For an Asian Human Rights mechanism

By Kishali Pinto Jayawardena

Like all cathedral towns in France, Strasbourg seems to don a special air of sanctity as Christmas draws near. As lightly falling snow covers the city with a blanket of white and garlands of twinkling lights sparkle in every street corner, seasonal festivities are apparent.

This December however, the joyousness appear to be more pronounced. At the Palais de l'Europe, headquarters of the Council of Europe, Gina Estrada, a lawyer working at the Council explains to me why they feel so jubilant this year.

"Of course, we are careful in using the word celebration with relation to the 50th anniversary of the Universal Declaration of Human Rights. We prefer the word commemoration in the context of the long way the world still has to go in realising rights protection for all its peoples. But, the fact remains that 1998 does mark significant achievements in the field of human rights. We feel happy about this, it gives us strength to hope for something better in the years to come."

Estrada has reason to feel happy. Of all the progeny that the Universal Declaration has spawned since its birth in 1948, the European Convention on Human Rights has been rightly hailed as the most visibly successful individual human rights protection mechanism up to date. As British Prime Minister Tony Blair said in a 50th Anniversary Anthology released by the Netherlands Ministry of Foreign Affairs this month, ".....(the Universal Declaration)…was the inspiration for the Convention. The widespread ratification of the Convention has significantly enhanced the protection of human rights on our continent. For over thirty years, people in the United Kingdom have been able to go to Strasbourg to enforce their rights in the Court there. The new Labour Government in Britain is now fulfilling the promise it made to the British people to make the European Convention part of British domestic law. It is one of the principal pillars of our constitutional reform programme to modernize Britain."

#### Written request a:
Print the passage of the article from "Like all cathedral" up to and including "festivities are apparent.", word for word.
The article and the entries have no connection to each other.

#### Provided information:
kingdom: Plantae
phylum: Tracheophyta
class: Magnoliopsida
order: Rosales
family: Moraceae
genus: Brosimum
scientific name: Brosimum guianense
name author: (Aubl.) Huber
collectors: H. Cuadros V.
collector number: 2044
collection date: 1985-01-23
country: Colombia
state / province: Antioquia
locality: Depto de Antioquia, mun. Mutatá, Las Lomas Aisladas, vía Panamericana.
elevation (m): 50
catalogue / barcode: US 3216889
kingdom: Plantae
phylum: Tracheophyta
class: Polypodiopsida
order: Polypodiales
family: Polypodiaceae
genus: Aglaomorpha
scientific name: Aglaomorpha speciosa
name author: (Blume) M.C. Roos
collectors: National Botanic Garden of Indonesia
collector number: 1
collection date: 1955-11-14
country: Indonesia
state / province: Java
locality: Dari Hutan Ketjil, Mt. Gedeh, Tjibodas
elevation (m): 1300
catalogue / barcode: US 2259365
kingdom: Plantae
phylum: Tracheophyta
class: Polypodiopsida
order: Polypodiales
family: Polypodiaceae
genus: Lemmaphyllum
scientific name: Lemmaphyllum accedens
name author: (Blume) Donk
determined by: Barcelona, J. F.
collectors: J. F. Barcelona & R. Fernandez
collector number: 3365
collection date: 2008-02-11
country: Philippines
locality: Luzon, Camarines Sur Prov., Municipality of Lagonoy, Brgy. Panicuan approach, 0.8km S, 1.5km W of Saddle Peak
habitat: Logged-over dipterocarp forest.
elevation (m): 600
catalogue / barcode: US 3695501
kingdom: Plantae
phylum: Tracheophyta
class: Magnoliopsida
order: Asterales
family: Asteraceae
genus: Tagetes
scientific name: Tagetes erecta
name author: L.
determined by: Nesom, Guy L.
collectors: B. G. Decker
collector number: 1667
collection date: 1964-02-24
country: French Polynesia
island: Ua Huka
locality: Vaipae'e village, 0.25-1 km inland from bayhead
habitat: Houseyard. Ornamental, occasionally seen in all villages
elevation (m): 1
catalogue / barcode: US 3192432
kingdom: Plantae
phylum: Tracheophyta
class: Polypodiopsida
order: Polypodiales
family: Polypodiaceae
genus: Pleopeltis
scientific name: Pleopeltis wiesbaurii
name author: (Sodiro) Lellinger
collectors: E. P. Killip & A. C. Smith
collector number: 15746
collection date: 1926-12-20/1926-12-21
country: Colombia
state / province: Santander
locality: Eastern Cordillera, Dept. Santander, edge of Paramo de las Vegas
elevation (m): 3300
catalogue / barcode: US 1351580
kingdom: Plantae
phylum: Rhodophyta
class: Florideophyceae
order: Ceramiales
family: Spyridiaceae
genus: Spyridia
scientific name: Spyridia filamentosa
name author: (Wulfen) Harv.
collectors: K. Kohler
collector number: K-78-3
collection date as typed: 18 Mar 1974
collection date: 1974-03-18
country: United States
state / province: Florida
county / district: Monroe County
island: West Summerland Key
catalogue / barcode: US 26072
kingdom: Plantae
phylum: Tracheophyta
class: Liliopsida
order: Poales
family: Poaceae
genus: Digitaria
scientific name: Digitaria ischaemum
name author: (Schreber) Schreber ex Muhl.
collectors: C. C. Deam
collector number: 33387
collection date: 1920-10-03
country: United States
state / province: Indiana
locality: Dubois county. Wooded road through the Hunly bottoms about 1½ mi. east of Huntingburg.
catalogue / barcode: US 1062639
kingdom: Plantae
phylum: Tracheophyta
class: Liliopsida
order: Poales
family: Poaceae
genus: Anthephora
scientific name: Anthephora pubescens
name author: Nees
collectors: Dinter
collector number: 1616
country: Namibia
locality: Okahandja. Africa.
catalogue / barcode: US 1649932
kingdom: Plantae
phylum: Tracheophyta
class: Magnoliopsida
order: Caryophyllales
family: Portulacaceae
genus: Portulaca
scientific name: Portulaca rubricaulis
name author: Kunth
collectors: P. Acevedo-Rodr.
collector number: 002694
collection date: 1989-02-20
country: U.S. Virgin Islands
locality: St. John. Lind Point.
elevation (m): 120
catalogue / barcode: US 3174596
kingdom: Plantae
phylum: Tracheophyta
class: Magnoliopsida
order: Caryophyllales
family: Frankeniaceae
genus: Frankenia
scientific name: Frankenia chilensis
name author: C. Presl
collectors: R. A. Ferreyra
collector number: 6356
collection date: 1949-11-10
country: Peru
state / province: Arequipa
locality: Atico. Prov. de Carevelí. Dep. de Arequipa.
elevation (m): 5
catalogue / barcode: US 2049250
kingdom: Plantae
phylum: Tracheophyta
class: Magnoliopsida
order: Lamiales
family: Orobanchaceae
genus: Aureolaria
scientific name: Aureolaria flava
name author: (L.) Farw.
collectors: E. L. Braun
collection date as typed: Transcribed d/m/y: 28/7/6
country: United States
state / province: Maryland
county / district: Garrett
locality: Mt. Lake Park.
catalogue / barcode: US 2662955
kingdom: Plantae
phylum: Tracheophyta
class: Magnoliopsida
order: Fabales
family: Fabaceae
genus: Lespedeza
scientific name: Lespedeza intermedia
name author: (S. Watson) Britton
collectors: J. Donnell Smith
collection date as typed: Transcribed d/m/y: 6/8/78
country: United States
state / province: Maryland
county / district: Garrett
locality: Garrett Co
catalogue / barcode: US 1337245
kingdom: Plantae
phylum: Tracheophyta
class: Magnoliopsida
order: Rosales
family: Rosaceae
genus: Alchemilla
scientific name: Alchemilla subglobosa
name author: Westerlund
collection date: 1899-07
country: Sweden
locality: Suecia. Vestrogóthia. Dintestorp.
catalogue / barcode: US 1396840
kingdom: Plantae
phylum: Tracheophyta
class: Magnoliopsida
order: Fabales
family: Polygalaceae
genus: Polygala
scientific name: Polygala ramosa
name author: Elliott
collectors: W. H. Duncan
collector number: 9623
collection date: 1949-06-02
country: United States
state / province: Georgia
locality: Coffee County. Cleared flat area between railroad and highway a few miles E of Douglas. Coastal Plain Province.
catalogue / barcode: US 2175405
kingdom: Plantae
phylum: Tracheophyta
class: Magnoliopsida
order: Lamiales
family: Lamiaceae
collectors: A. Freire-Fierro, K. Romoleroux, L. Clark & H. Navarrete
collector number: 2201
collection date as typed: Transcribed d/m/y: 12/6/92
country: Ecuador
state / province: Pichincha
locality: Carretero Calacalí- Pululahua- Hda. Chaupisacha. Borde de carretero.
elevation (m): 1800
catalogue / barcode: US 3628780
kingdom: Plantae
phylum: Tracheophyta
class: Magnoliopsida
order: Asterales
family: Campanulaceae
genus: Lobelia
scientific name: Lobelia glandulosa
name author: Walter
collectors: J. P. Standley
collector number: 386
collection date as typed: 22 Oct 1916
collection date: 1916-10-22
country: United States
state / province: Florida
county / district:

#### Written request b:
In the entries, output every line from the one containing "name author: C. Presl" up to and including the one containing "family: Lamiaceae", reproducing each line verbatim.

#### Full solution a:
Like all cathedral towns in France, Strasbourg seems to don a special air of sanctity as Christmas draws near. As lightly falling snow covers the city with a blanket of white and garlands of twinkling lights sparkle in every street corner, seasonal festivities are apparent.

#### Full solution b:
name author: C. Presl
collectors: R. A. Ferreyra
collector number: 6356
collection date: 1949-11-10
country: Peru
state / province: Arequipa
locality: Atico. Prov. de Carevelí. Dep. de Arequipa.
elevation (m): 5
catalogue / barcode: US 2049250
kingdom: Plantae
phylum: Tracheophyta
class: Magnoliopsida
order: Lamiales
family: Orobanchaceae
genus: Aureolaria
scientific name: Aureolaria flava
name author: (L.) Farw.
collectors: E. L. Braun
collection date as typed: Transcribed d/m/y: 28/7/6
country: United States
state / province: Maryland
county / district: Garrett
locality: Mt. Lake Park.
catalogue / barcode: US 2662955
kingdom: Plantae
phylum: Tracheophyta
class: Magnoliopsida
order: Fabales
family: Fabaceae
genus: Lespedeza
scientific name: Lespedeza intermedia
name author: (S. Watson) Britton
collectors: J. Donnell Smith
collection date as typed: Transcribed d/m/y: 6/8/78
country: United States
state / province: Maryland
county / district: Garrett
locality: Garrett Co
catalogue / barcode: US 1337245
kingdom: Plantae
phylum: Tracheophyta
class: Magnoliopsida
order: Rosales
family: Rosaceae
genus: Alchemilla
scientific name: Alchemilla subglobosa
name author: Westerlund
collection date: 1899-07
country: Sweden
locality: Suecia. Vestrogóthia. Dintestorp.
catalogue / barcode: US 1396840
kingdom: Plantae
phylum: Tracheophyta
class: Magnoliopsida
order: Fabales
family: Polygalaceae
genus: Polygala
scientific name: Polygala ramosa
name author: Elliott
collectors: W. H. Duncan
collector number: 9623
collection date: 1949-06-02
country: United States
state / province: Georgia
locality: Coffee County. Cleared flat area between railroad and highway a few miles E of Douglas. Coastal Plain Province.
catalogue / barcode: US 2175405
kingdom: Plantae
phylum: Tracheophyta
class: Magnoliopsida
order: Lamiales
family: Lamiaceae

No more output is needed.